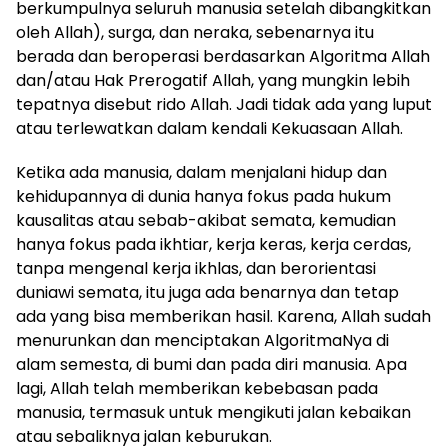
berkumpulnya seluruh manusia setelah dibangkitkan
oleh Allah), surga, dan neraka, sebenarnya itu
berada dan beroperasi berdasarkan Algoritma Allah
dan/atau Hak Prerogatif Allah, yang mungkin lebih
tepatnya disebut rido Allah. Jadi tidak ada yang luput
atau terlewatkan dalam kendali Kekuasaan Allah.
Ketika ada manusia, dalam menjalani hidup dan
kehidupannya di dunia hanya fokus pada hukum
kausalitas atau sebab-akibat semata, kemudian
hanya fokus pada ikhtiar, kerja keras, kerja cerdas,
tanpa mengenal kerja ikhlas, dan berorientasi
duniawi semata, itu juga ada benarnya dan tetap
ada yang bisa memberikan hasil. Karena, Allah sudah
menurunkan dan menciptakan AlgoritmaNya di
alam semesta, di bumi dan pada diri manusia. Apa
lagi, Allah telah memberikan kebebasan pada
manusia, termasuk untuk mengikuti jalan kebaikan
atau sebaliknya jalan keburukan.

→ **Required work**: Set down, word for word and with no other lines, the listing from the line marked by "menurunkan dan menciptakan AlgoritmaNya di" through its final line.

→ **Answer area**:
menurunkan dan menciptakan AlgoritmaNya di
alam semesta, di bumi dan pada diri manusia. Apa
lagi, Allah telah memberikan kebebasan pada
manusia, termasuk untuk mengikuti jalan kebaikan
atau sebaliknya jalan keburukan.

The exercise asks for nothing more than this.